I use a wire cross lock snap if I am fishing crankbaits or hard jerkbaits. If I am fishing rattle traps around weeds I'll tie directly to the split ring. As has been said, snaps can pick up weeds that may normally clear from the bait if not for the snap. The only time I use a snap swivel is if I am throwing some kind of in-line spinner. And then I make sure to use a quality ball bearing swivel. The cheaper Crane snap swivels don't spin free enough to prevent line twist. I've never had a snap, or a snap swivel fail me. I should correct that...... I have had a snap swivel fail once when I was hung up on the bottom. I was using a cheaper swivel, and the part of the snap that you open and close didn't have a bend on the end to prevent the wire from pulling straight out.
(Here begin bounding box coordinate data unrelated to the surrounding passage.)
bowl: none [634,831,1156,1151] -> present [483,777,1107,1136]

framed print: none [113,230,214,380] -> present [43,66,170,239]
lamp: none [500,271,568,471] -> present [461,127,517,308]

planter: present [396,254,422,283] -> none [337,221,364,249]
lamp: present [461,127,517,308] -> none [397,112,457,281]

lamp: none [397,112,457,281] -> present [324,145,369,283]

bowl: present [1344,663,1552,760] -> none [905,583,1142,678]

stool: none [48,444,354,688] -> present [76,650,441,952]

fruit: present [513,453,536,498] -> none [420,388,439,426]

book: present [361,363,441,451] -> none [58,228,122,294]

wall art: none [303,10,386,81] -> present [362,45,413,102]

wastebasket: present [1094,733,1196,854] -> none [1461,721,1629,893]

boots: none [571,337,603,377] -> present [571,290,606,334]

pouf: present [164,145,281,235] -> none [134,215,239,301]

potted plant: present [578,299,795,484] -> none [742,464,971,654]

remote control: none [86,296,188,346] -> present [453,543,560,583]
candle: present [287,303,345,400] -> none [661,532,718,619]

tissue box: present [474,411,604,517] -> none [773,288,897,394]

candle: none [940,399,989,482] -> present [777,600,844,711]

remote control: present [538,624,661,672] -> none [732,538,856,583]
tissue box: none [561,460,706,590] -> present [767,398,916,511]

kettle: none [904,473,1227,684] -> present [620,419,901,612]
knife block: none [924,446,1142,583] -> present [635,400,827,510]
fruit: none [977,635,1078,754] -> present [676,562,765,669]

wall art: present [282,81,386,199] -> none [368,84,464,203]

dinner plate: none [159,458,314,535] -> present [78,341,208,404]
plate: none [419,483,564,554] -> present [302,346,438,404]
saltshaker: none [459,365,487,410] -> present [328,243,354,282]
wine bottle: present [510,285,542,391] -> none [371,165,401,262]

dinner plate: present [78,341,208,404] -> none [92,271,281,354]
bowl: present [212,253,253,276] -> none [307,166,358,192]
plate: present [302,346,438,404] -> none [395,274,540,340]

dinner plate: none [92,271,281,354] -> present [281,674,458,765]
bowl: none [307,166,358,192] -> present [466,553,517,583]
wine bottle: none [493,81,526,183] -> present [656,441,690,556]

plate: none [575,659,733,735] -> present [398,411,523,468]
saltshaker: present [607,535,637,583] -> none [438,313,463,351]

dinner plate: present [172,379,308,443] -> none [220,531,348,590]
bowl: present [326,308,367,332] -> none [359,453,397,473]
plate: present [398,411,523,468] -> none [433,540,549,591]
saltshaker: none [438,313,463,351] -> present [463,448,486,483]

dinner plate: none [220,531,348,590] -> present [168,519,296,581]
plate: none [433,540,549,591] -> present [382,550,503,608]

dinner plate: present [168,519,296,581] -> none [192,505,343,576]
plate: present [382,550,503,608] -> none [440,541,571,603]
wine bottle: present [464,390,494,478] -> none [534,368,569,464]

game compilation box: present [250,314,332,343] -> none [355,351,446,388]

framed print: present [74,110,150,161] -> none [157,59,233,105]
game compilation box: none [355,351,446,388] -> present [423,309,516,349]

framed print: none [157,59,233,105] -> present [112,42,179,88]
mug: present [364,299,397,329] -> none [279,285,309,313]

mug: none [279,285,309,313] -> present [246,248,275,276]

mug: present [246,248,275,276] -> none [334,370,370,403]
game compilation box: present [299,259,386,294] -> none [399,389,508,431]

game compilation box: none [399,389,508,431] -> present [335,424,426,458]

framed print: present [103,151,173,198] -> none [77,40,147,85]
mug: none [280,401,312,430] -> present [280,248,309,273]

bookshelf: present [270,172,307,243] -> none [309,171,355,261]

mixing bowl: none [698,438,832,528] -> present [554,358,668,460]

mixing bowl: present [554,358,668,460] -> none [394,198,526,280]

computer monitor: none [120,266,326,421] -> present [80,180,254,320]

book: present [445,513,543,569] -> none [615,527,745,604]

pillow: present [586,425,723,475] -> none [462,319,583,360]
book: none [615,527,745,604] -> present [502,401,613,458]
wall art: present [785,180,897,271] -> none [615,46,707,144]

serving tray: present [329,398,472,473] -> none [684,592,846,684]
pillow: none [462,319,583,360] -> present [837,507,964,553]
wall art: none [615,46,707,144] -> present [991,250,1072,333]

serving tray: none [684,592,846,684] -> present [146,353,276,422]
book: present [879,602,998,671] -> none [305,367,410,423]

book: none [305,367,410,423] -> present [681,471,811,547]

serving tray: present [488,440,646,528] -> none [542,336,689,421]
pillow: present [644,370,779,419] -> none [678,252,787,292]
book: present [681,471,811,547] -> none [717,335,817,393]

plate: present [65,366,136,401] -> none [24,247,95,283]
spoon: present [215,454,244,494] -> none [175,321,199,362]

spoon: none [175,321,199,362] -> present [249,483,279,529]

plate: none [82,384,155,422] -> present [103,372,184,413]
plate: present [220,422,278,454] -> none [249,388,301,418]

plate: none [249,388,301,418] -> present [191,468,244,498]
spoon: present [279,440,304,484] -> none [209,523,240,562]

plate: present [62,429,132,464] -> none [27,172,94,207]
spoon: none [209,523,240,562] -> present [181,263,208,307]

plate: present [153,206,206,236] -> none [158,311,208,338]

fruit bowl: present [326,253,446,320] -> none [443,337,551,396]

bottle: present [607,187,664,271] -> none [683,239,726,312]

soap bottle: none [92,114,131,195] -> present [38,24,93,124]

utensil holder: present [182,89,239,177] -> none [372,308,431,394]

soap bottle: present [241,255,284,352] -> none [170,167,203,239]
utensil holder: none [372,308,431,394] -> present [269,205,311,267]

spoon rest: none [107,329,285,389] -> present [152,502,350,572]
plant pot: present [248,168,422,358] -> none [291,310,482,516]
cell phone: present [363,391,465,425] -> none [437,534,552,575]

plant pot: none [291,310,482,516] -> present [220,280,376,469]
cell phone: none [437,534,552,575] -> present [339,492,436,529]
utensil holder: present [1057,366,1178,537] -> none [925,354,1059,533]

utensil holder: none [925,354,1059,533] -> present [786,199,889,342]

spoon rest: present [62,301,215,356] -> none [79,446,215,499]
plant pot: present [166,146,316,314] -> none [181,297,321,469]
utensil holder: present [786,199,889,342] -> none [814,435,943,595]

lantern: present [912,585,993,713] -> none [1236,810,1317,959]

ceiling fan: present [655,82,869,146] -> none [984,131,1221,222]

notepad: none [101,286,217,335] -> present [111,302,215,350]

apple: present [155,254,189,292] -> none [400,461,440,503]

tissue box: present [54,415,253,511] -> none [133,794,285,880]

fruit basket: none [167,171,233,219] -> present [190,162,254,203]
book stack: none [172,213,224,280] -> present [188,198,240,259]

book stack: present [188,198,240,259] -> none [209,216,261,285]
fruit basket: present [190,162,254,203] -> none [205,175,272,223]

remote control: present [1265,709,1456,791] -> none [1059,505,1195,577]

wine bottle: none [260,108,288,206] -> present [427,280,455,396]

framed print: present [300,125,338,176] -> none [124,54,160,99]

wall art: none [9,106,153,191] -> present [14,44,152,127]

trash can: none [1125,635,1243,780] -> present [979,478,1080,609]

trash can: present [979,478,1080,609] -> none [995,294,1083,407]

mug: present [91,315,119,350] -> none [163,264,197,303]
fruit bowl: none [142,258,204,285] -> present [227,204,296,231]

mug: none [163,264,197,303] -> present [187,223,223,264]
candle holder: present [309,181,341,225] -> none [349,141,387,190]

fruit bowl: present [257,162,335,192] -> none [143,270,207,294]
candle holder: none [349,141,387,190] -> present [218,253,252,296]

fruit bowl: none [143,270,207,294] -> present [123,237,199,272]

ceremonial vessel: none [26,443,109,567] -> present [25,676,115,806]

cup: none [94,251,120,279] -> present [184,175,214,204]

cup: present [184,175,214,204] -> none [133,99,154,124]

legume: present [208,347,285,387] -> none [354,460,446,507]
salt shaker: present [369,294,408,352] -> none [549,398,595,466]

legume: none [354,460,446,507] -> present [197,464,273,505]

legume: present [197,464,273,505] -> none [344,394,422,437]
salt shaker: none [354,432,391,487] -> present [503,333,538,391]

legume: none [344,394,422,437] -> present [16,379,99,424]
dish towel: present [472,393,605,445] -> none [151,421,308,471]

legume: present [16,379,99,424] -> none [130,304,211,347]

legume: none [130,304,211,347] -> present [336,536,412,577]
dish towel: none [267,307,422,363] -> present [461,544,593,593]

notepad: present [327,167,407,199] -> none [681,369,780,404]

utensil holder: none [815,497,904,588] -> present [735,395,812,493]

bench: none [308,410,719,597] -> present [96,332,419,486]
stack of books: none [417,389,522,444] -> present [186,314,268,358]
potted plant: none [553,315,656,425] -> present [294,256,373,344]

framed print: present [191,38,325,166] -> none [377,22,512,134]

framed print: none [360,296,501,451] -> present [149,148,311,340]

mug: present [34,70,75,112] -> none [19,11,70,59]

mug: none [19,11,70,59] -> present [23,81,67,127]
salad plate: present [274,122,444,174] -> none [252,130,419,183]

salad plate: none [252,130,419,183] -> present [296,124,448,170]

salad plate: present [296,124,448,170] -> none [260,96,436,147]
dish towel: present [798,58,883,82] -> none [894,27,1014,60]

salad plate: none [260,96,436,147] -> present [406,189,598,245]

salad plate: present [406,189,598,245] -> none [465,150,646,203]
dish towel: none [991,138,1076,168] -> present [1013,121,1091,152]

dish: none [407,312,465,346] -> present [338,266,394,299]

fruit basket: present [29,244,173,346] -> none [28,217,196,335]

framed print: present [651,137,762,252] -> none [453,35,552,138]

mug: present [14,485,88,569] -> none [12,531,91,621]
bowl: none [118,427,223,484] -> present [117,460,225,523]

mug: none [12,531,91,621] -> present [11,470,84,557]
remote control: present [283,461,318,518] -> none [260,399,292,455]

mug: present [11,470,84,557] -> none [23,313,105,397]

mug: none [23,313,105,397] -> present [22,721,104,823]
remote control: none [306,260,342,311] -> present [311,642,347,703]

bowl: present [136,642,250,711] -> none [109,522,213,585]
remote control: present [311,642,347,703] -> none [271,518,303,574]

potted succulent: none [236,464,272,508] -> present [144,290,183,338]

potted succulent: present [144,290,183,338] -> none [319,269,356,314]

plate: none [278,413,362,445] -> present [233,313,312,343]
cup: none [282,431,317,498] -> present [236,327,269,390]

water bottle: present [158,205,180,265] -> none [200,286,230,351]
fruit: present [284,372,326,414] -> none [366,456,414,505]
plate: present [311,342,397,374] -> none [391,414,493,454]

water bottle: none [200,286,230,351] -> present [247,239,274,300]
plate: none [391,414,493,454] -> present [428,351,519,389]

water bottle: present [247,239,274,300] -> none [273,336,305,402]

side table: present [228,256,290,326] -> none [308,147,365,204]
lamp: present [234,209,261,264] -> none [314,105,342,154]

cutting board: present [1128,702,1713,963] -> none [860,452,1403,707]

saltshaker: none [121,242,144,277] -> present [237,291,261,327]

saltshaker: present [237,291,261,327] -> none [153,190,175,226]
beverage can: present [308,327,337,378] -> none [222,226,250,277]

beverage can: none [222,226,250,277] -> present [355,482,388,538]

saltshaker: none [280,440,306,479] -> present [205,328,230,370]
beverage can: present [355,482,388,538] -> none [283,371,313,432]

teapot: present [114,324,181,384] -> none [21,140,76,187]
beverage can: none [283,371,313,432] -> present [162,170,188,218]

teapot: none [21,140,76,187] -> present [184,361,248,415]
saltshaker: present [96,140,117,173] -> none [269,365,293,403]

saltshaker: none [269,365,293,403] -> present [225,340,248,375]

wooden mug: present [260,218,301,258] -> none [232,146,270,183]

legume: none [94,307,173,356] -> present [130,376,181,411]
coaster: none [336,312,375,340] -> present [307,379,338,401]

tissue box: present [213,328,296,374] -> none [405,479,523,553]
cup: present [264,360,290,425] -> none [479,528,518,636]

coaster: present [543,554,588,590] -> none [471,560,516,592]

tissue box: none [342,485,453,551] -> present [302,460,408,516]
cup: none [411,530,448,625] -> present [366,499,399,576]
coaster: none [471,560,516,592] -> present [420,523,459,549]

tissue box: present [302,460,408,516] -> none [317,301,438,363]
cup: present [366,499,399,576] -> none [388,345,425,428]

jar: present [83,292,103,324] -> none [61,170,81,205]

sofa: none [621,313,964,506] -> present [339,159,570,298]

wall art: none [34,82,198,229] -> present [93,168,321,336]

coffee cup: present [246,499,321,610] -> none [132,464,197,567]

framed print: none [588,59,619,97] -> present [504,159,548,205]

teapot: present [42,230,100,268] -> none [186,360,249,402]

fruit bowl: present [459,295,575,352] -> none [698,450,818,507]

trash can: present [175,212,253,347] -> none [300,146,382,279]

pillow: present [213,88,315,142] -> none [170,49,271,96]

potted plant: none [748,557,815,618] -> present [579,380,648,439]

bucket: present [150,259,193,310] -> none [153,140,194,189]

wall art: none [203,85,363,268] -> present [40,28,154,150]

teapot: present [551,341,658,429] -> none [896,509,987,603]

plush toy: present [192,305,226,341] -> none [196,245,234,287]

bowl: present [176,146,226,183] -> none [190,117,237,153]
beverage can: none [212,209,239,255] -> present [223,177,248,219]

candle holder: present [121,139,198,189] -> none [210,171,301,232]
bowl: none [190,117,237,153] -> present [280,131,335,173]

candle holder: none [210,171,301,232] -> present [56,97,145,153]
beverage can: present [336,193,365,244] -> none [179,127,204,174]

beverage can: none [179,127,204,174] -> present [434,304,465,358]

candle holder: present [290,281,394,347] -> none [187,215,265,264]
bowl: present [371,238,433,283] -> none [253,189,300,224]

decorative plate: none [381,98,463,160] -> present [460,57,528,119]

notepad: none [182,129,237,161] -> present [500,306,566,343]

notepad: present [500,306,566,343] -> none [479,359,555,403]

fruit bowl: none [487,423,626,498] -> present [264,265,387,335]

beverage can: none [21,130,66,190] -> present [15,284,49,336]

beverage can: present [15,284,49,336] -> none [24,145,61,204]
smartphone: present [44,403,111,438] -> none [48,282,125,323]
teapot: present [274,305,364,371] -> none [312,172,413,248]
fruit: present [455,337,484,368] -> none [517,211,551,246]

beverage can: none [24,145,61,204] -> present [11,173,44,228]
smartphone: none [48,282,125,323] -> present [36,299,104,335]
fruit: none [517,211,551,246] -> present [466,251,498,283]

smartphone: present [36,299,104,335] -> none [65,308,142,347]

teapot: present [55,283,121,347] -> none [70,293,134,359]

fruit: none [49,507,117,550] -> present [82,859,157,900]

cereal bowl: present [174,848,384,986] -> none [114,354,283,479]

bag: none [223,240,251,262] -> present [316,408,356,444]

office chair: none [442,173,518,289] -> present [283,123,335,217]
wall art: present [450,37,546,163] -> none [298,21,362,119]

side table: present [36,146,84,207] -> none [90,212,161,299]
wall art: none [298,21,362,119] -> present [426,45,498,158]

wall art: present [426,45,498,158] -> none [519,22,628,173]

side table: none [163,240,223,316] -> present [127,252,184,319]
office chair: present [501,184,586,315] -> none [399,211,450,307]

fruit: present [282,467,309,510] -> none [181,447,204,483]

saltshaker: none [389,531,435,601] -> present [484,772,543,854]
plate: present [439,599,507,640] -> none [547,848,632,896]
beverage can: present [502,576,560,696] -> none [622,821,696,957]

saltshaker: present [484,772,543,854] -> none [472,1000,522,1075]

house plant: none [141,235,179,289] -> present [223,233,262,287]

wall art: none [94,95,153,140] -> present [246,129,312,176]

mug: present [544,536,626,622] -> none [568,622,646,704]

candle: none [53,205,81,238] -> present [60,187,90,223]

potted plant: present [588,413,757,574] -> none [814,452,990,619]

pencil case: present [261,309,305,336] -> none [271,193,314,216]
If you tie directly to a split ring watch where you tie your knot. I tie on the opposite side of where the wire separates. I don't want my line anywhere near the ends of the wire.


----------



## Saugeyefisher (Jul 19, 2010)

"Snaps do not fail and you have a knot either way. Properly sized and shaped snaps makes a difference in lure effectiveness versus direct tying. The best example I can think off right now are blade baits, like ViB-e "

--------------------------------------------------------------------------------

Snaps do fail, I had one open on me back in mid march on a 8 lb plus saugeye useing a x-rap. Only reason i was useing a snap is for the weight cause my bait was rising slowly and i needed the weight of the snap to keep me suspended. As soon as i reached down to gill the fish wedged between a couple rocks

I Troll with mono line and I use snapswivels to prevent any line twist i may get with the mono. and use duo snaps when vertical jigging blade baits. everybody has there preferences just gotta go through some trial an error,and see what fits you.


----------



## Intimidator (Nov 25, 2008)

I have been using Lazer Black Power Swivels with Hyper Snaps ON EVERYTHING for the last 4 years. It's getting too hard for me to re-tie all the time and I switch baits alot until I find the pattern, color, or bait they are looking for!
I have never lost a fish due to one of these breaking, and I use a double Palomar to tie them on!
Some people do not like them and that's OK, I feel they give my lures added "life", reduce twist, and I match them to the lines I use, for added strength! 
The only place I do not use them is in WEEDS or GRASS....But I do use them with TOPWATER Stuff!


----------



## LilSiman/Medina (Nov 30, 2010)

I only use barrel swivels for leaders when river or catfishing. Tie on everything else and re-tie every two fish.


----------



## rod bender bob (May 19, 2004)

I've never had a high quality snap or swivel fail unless I was too lazy to check them and change when needed, just like happens with knots and other points of weakness. Harnesses and other in line spinners will twist mono pretty good. last time I thought the flash of the snap or swivel cost me a fish was -- never.


----------